Speaking at the committee meeting held yesterday at Gordon House in Kingston, committee member Julian Robinson said that there must be distinction between the practice of journalism to protect freedom of expression versus a company merely involved in journalistic pursuits.

“Let’s say TVJ is involved in a whole set of activities in journalism, broadcasting, all of that. TVJ should not be exempt from the legislation, but someone who is practising journalism collecting information that may be confidential, sensitive, etcetera, that element is what we are saying should be exempt. Is that what we are saying?” said Robinson, the member of parliament for South East St Andrew.

A similar question was posed by Senator Robert Morgan.
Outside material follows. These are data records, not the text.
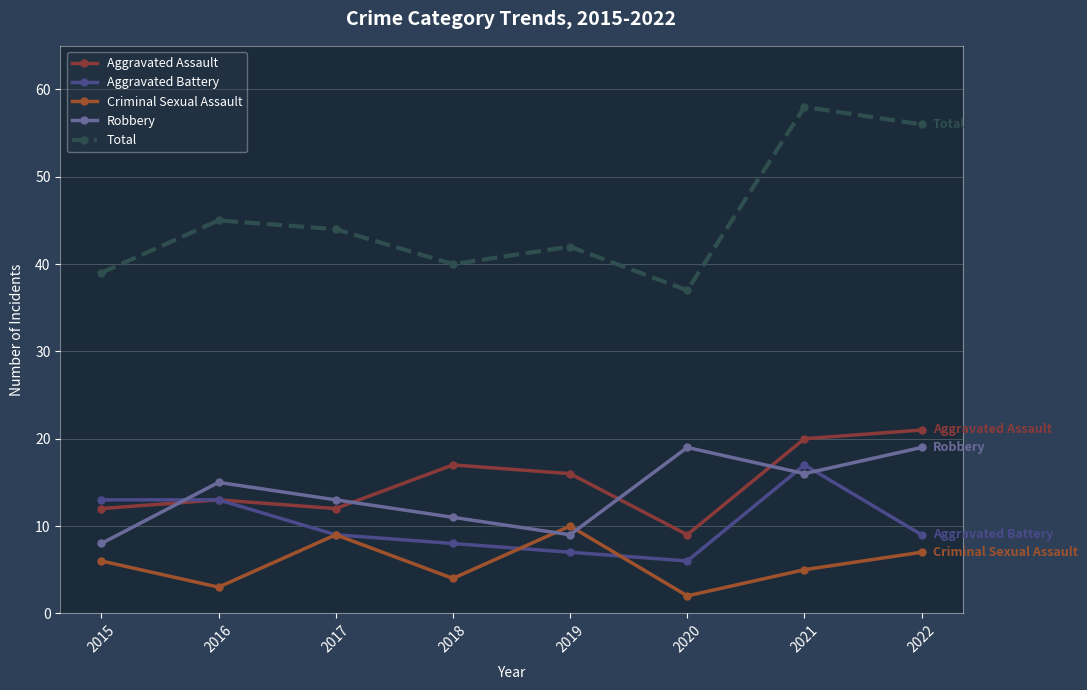

Which label corresponds to the smallest value in the chart?

2020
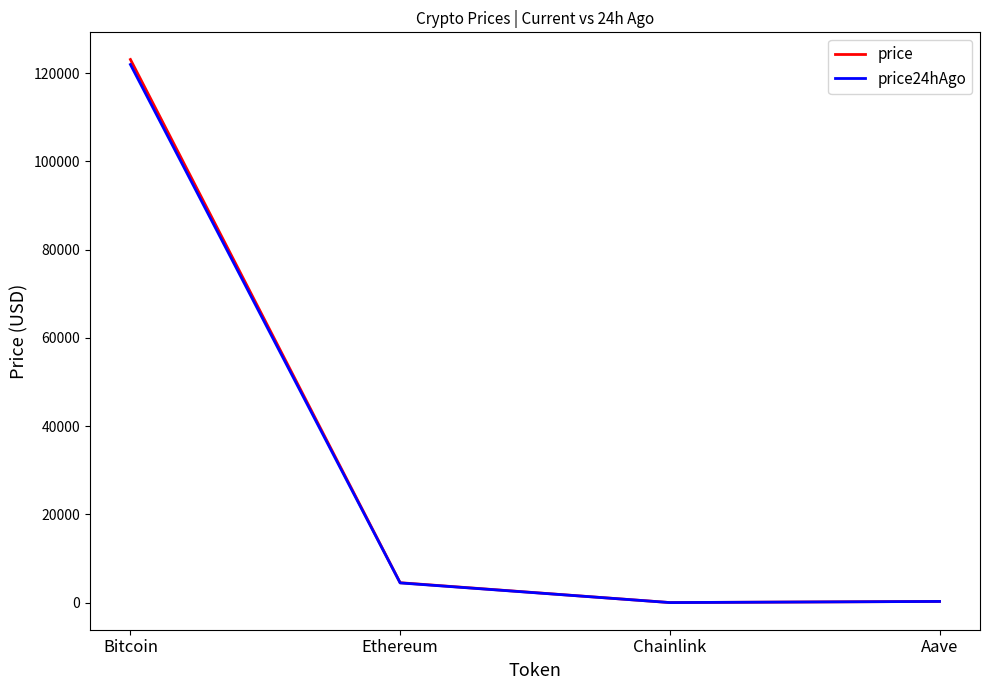

What is the sum of the price24hAgo values at Aave and Ethereum?

4754.4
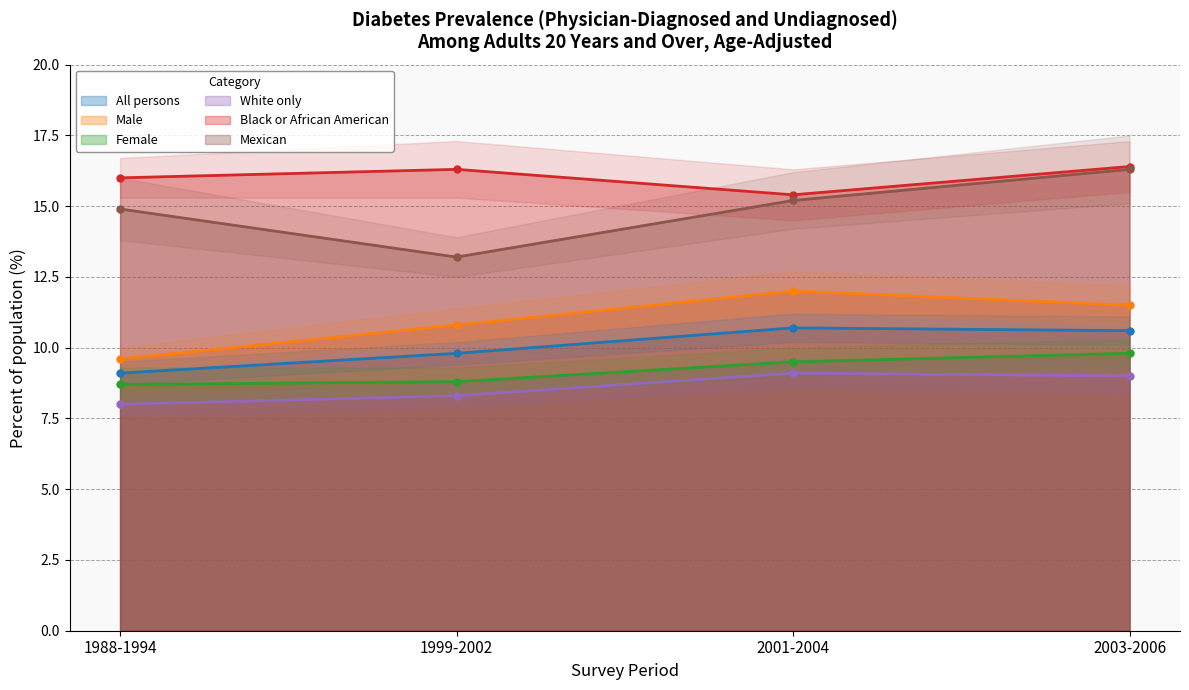

Reading left to right, what are all the values shown in this chart?

All persons: 1988-1994=9.1	1999-2002=9.8	2001-2004=10.7	2003-2006=10.6
Male: 1988-1994=9.6	1999-2002=10.8	2001-2004=12.0	2003-2006=11.5
Female: 1988-1994=8.7	1999-2002=8.8	2001-2004=9.5	2003-2006=9.8
White only: 1988-1994=8.0	1999-2002=8.3	2001-2004=9.1	2003-2006=9.0
Black or African American: 1988-1994=16.0	1999-2002=16.3	2001-2004=15.4	2003-2006=16.4
Mexican: 1988-1994=14.9	1999-2002=13.2	2001-2004=15.2	2003-2006=16.3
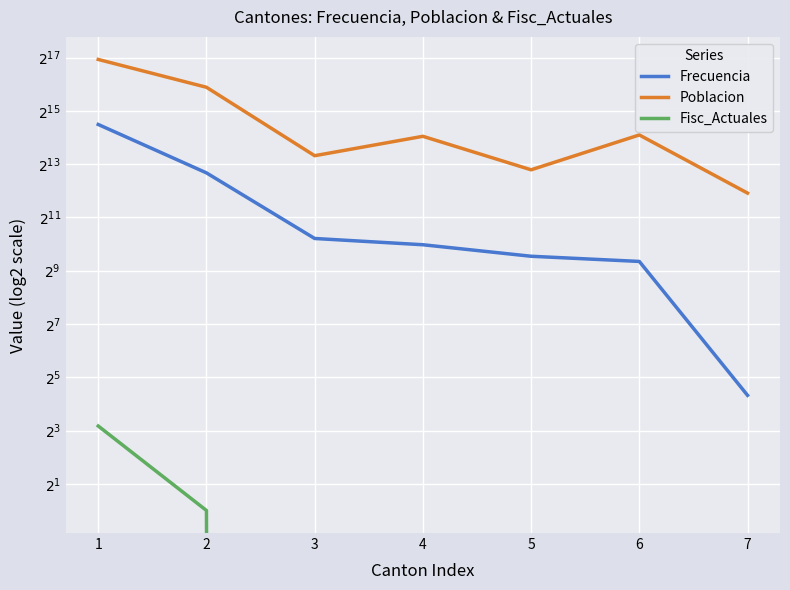

What is the spread (max minus min) of values at 5?

7062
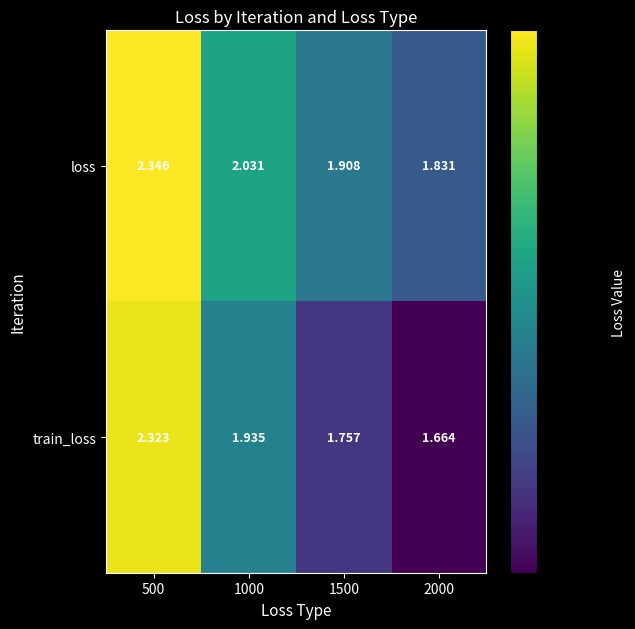

Which label corresponds to the largest value in the chart?

500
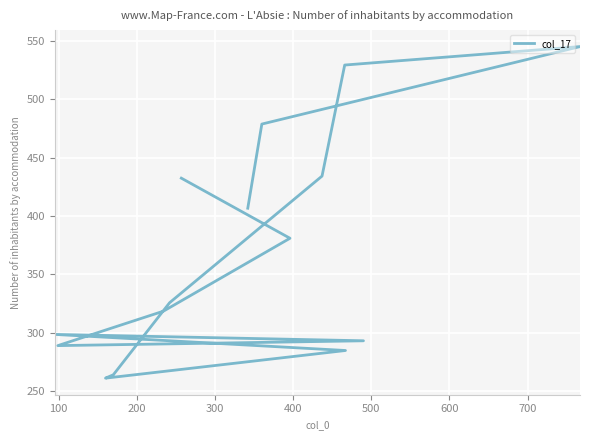

What is the average value?

369.6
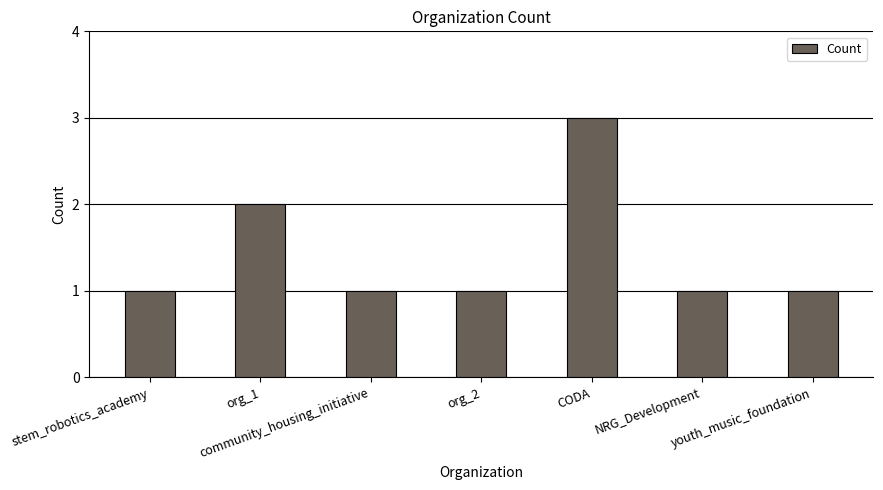

Which has a higher value, org_1 or community_housing_initiative?

org_1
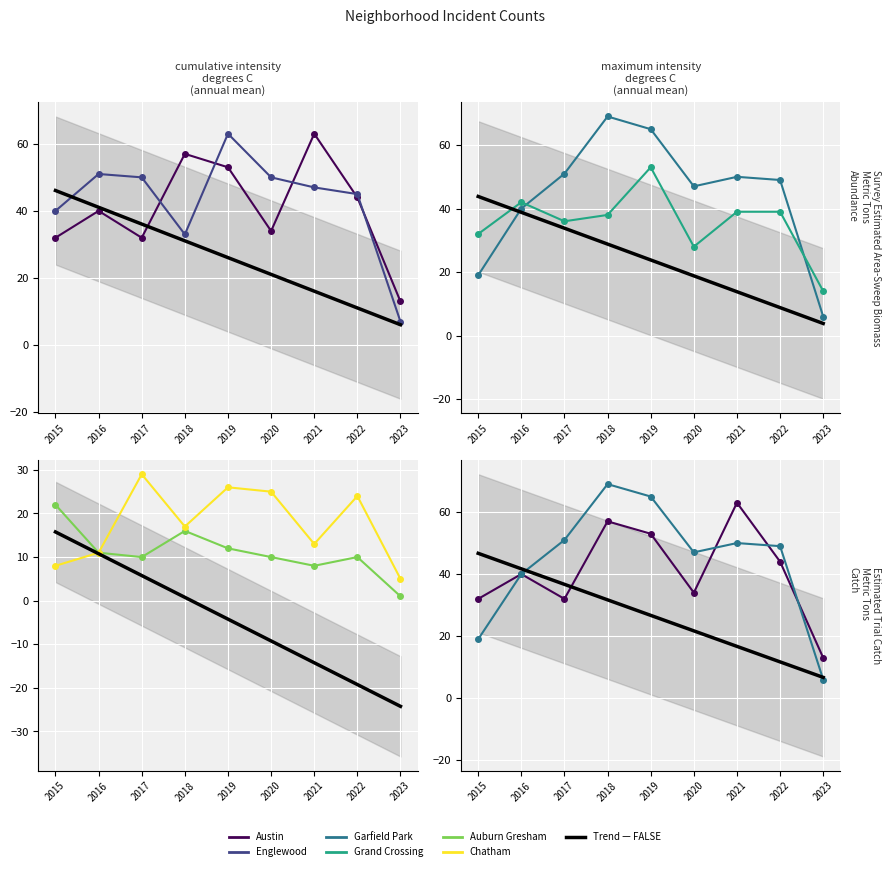

Count the number of data series in this chart.

6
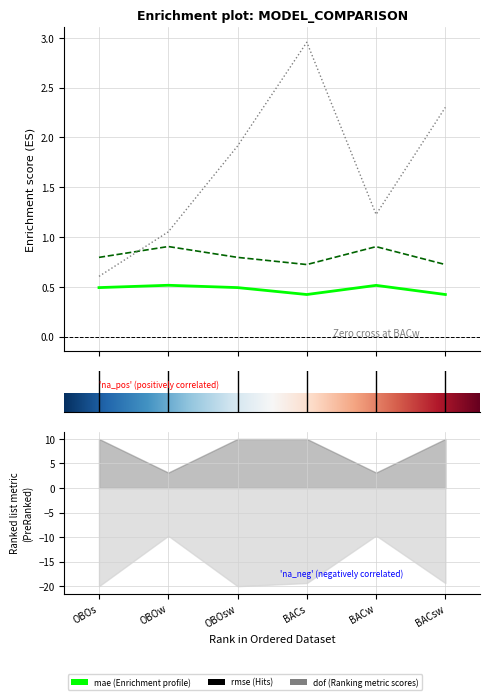

How many data points does each series have?

6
“If you are practising journalism and you’re collecting personal data from members of the public, ... you could also use that data to assist you in your other business of, let’s say, social media marketing. Does the law contemplate making it very clear that though we are seeking to protect that expression, the entity that is doing the journalism work [cannot use] that data in other associated businesses?” he asked.

In response, Chief Technical Director Wahkeem Murray said that provisions would be included to address these concerns.

“They wouldn’t be allowed by the bill, as it is now written, to do that because what is protected is journalism, literary, artistic material. So to the extent that you collect personal data and you might use it for a piece, whether it’s something that you’re blogging, an article in a newspaper, or whatever, then that would fall within the context of the clause and the exemptions that we’re speaking about. When you start using that personal data for something other than journalism, artistic, or literary material, then you’d be running afoul of the legislation.”

The committee, which had not met since March last year, is scheduled to meet again on July 24.